Die beiden hatten zusammen mit den Liberalen die Wiederwahl des Portugiesen im Vorjahr ungewöhnlich mühsam gemacht. Schließlich hatten ihm die Staats- und Regierungschefs schon vor der Sommerpause 2009 ihre volle Unterstützung zugesagt. Doch Schulz wollte Barroso als schwachen und ungeeigneten Kandidaten mit einer enttäuschenden Bilanz verhindern. Die Grünen sahen in ihm einen Generalsekretär der Mitgliedsstaaten, einen Erfüllungsgehilfen statt eines Gestalters. Um die Mehrheit im Parlament damals sicherzustellen, hatte der Portugiese im August nachsitzen und - eine Premiere in der Geschichte der EU - ein umfassendes persönliches Fünf-Jahres-Programm als Voraussetzung für seine Kür ausarbeiten müssen. Allen Versprechungen zum Trotz wählten ihn die meisten Sozialdemokraten und Grünen am Ende nicht.

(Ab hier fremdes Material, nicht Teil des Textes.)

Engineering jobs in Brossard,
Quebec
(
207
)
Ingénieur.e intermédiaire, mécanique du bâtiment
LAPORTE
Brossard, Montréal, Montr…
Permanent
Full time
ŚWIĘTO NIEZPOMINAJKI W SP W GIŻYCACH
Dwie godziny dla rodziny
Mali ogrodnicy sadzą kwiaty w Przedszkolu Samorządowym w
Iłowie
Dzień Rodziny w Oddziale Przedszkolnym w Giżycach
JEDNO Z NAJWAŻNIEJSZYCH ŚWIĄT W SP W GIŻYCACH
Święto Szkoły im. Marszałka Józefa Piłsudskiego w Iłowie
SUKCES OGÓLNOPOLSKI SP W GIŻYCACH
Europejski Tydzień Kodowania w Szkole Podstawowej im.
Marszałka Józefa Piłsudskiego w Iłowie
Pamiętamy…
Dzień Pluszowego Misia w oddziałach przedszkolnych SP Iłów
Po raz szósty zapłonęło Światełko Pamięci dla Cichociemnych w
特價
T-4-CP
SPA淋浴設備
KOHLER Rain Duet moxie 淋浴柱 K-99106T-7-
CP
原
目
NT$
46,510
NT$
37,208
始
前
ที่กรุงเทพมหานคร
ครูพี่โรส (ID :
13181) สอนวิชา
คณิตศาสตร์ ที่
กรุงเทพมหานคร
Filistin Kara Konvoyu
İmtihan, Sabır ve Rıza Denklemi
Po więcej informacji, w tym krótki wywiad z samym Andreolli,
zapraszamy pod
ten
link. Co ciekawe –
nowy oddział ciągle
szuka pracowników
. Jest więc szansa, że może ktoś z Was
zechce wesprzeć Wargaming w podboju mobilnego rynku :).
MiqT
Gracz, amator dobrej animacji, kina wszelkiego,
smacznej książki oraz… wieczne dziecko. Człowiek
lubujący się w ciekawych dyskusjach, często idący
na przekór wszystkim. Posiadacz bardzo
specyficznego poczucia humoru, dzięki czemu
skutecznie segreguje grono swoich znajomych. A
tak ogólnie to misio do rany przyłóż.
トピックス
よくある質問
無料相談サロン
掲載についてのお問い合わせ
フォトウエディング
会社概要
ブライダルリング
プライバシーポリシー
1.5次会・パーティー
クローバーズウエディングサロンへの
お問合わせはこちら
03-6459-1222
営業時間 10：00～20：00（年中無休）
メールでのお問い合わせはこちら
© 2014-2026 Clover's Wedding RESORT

Dennoch konnte Barroso Mitte letzten Septembers eine überwältigende Mehrheit im Parlament einfahren. Als die Staats- und Regierungschefs die neuen EU-Spitzen dann offenbar aus taktischen Überlegungen scheinbar farblos besetzten, musste der Portugiese glauben, die Brüsseler Bühne im Wesentlichen für sich zu haben.
Britisches Leichtgewicht
Gekürt wurde im November nach politischer Farbenlehre und Stimmungslage der blass wirkende Christdemokrat Van Rompuy, damals Premier von Belgien, als Ratspräsident. EU-Außenministerin wurde die außenpolitisch völlig unerfahrene Labour-Politikern Ashton, davor Kurzzeit-Handelskommissarin und britische Gesundheitsstaatssekretärin. Doch nur die Britin erwies sich dauerhaft als politisches Leichtgewicht. Als sie zuletzt lieber bei der Weltausstellung in Shanghai blieb, anstatt zum Nahost-Treffen in Washington zu reisen, schienen auch europäische Parteikollegen ihre Hoffnung auf eine baldige Verbesserung von Ashtons außenpolitischen Gespür fahren zu lassen.
Mangels einer erneuten Wiederwahlmöglichkeit hätte Barroso gegenüber den Mitgliedsstaaten seit seinem zweiten Amtsantritt dennoch viel stärker auftreten können als zuvor. Doch dass er zuletzt davor zurückschreckte, Frankreich wegen der Massenabschiebungen von Roma öffentlich zu ermahnen, brachte ihm erneut herbe Kritik von Abgeordneten ein. Schulz honorierte nach seinem gestrigen Auftritt immerhin, dass Barroso mit einer eigenen EU-Einnahmequelle ein Thema angeschnitten habe, dem zwei Drittel der Mitgliedsländer ablehnend gegenüber stünden.